Proctor se encaminó hacia el terraplén y Maitland esperó con impaciencia sobre el techo del refugio antiaéreo. Tamborileando con la muleta, observó cómo el tránsito emergía del túnel del paso elevado. La única esperanza que le quedaba era que Proctor entrara en el túnel, y que lo atropellaran y lo mataran. Sólo entonces los coches se detendrían.
Proctor estaba ahora de pie entre la hierba espesa, al pie del terraplén. Se volvió a mirar a Maitland, quien le hizo señas de que siguiera.
—¡Adelante, Proctor, adelante! —le gritó roncamente—. ¡Compra la isla! —Y para sí mismo, rogó en voz alta—: Atropéllenlo…
Apenas alcanzaba a dominarse mientras observaba a Proctor que subía por el terraplén. El tránsito se movía rápidamente hacia el túnel desde el empalme del oeste.
—¿Qué pasa? —Proctor ya había llegado a la cima y estaba en cuclillas detrás de la empalizada de madera. Miró con aire incierto hacia Maitland, y movió las manos explorando el aire extraño, mientras los coches pasaban rugiendo a un metro por encima de él.
Con un grito de furia, Maitland se incorporó trabajosamente. Mientras sacudía la muleta en el aire, avanzó cojeando por el suelo pedregoso, hacia el terraplén.
Pero Proctor ya estaba de vuelta. Con la cabeza inclinada, se deslizaba cuesta abajo, como un cangrejo buscando con las manos marcadas de cicatrices la hierba familiar.
Maitland avanzó tambaleándose, azotando las ortigas con la muleta. Resbaló y cayó al suelo, frustrado, y Proctor se le acercó. La cara enorme emergió entre las malezas como la de una bestia preocupada pero amable.
Maitland estaba tendido en la hierba. Enarboló la muleta para golpear las piernas de Proctor.
—Vuelve… ¡busca el dinero!
Proctor ignoró la amenaza y extendió una mano, con una sonrisa tranquilizadora. Maitland lo miró y comprendió por qué Proctor había vuelto. La mente brumosa del vagabundo había supuesto que si él encontraba el dinero, Maitland se iría de la isla, de modo que había vuelto para cuidarlo.
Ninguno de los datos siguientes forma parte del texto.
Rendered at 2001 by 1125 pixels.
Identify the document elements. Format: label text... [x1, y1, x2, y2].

Proctor levantó a Maitland y lo cargó otra vez sobre las anchas espaldas.
—Proctor… —Maitland se balanceaba sobre la montura—. Tú estás esperando a que yo me muera.
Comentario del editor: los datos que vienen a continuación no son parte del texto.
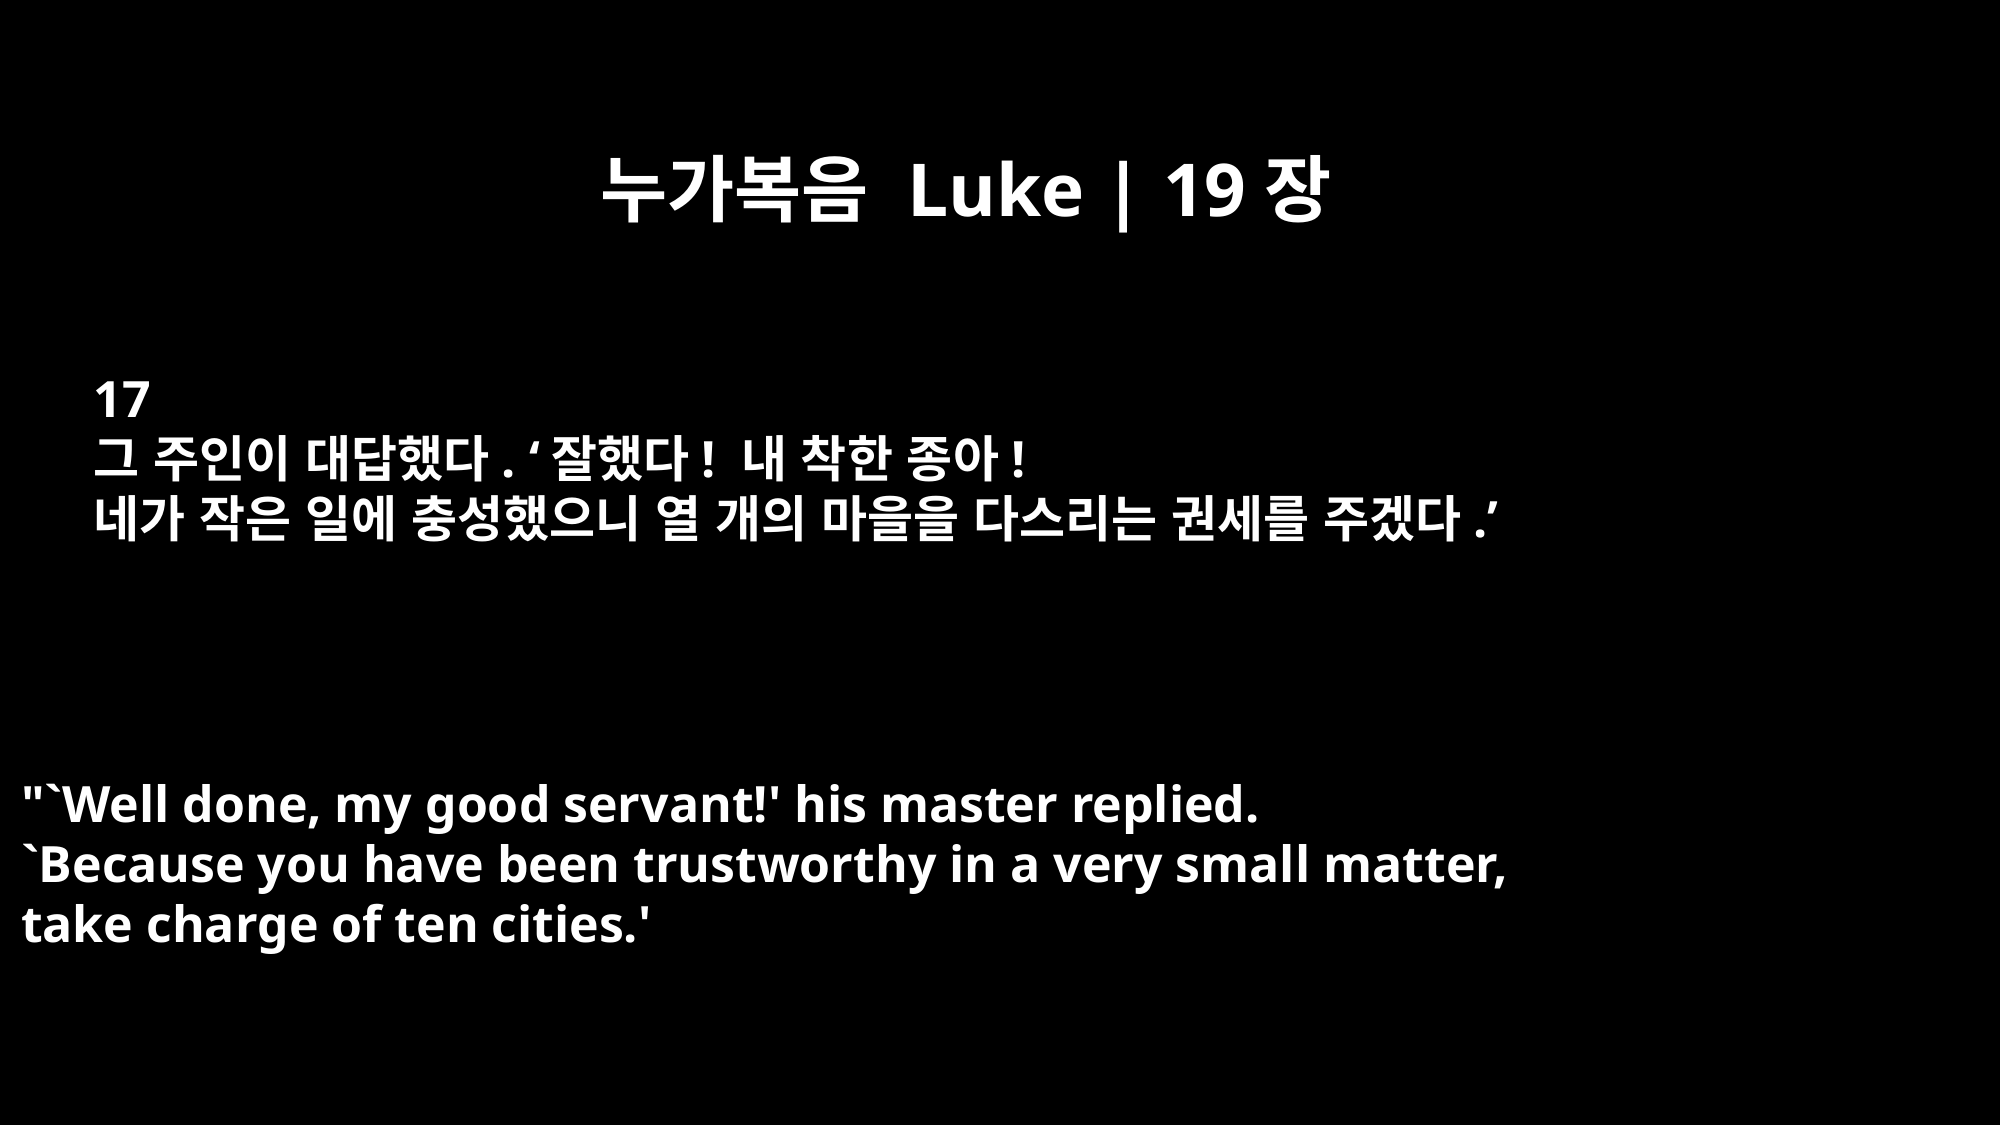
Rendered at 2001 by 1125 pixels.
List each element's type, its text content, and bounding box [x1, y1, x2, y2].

text_box 17 그 주인이 대답했다. ‘잘했다! 내 착한 종아! 네가 작은 일에 충성했으니 열 개의 마을을 다스리는 권세를 주겠다.’ [79, 359, 1514, 555]
text_box "`Well done, my good servant!' his master replied. `Because you have been trustworthy in a very small matter, take charge of ten cities.' [6, 764, 1536, 960]
text_box 누가복음 Luke | 19장 [585, 136, 1347, 239]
Entumecido, se aferró a la espalda del vagabundo, las piernas flojas contra la hierba susurrante. El aroma dulzón del cuerpo de Proctor subió hacia él y por algún motivo lo identificó con el olor de la comida. Maitland se dio cuenta de que el vagabundo lo llevaba al submundo de malezas y castillos de ortigas junto al cementerio. La puerta de la cripta se abrió y Maitland atisbo la cámara en penumbras por encima de la cabeza de Proctor.
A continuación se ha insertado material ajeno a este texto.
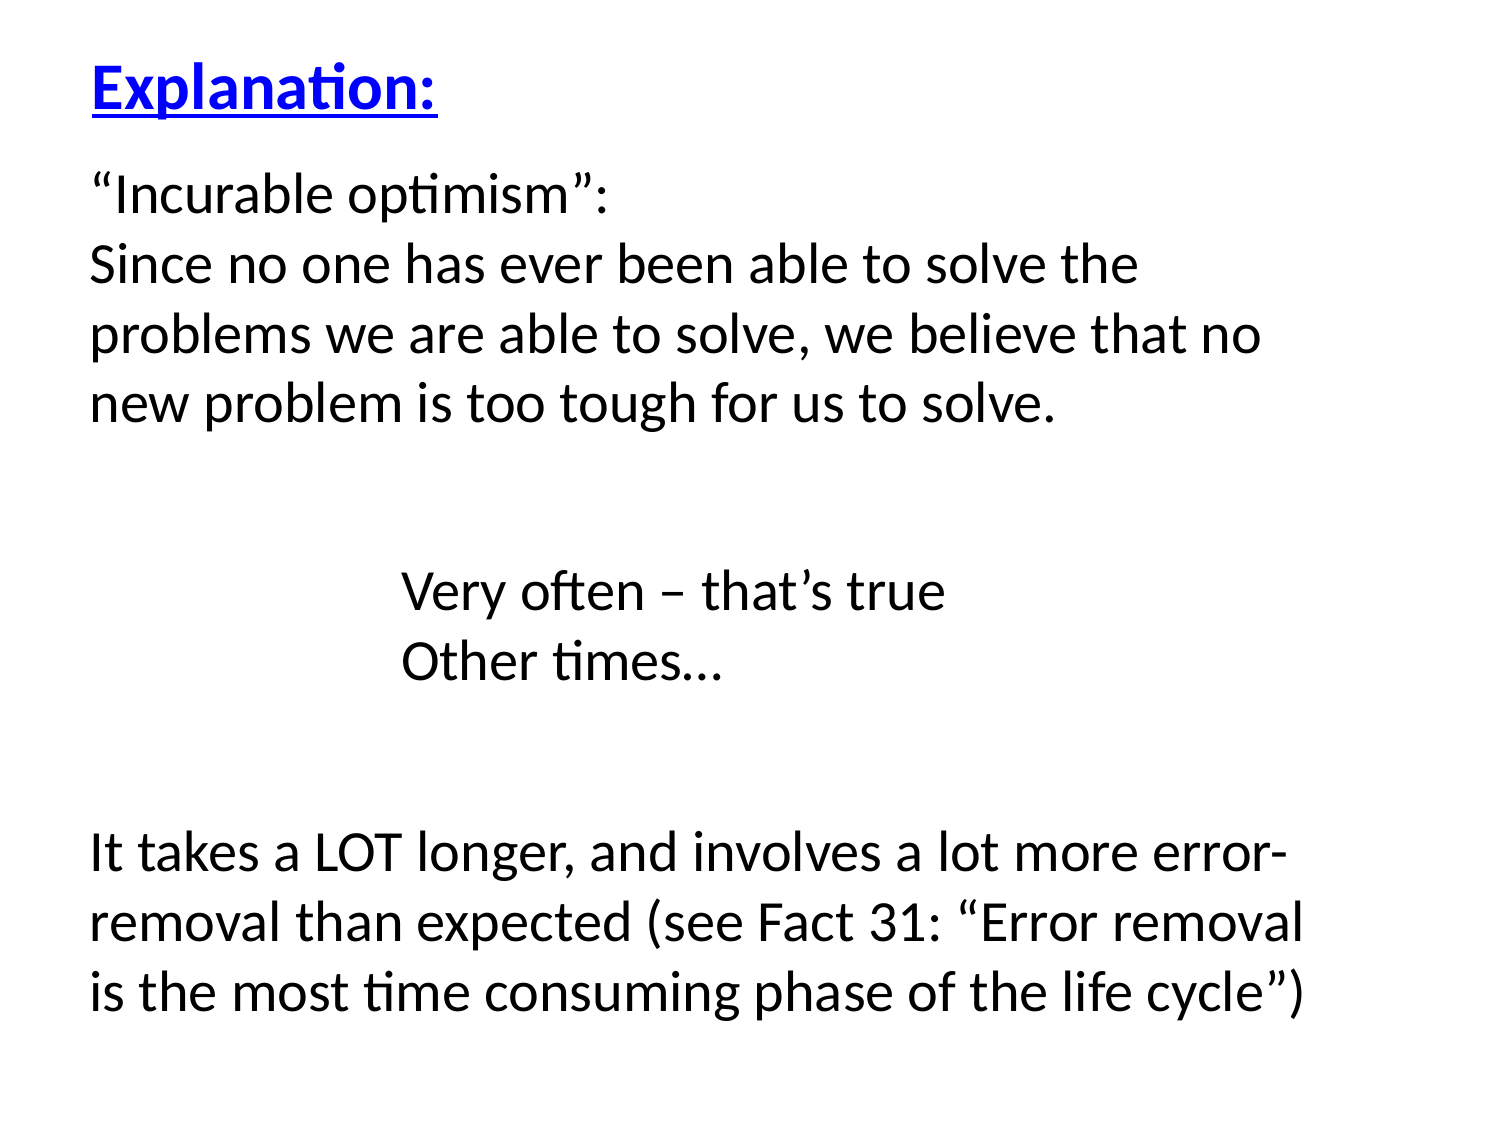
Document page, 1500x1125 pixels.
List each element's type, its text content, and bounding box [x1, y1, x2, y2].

Sobre uno de los estantes destinados a ataúdes había una colección de objetos metálicos arrancados del coche de Maitland: un espejo retrovisor, el emblema del fabricante, varillas cromadas, todo dispuesto cuidadosamente como sobre un altar en el que un día reposarían los huesos de un santo venerable. Alrededor estaban los gemelos y los zapatos de goma que él le había dado a Proctor, la botella de loción y la crema de afeitar: las chucherías con que Proctor ornamentaría el cadáver de Maitland.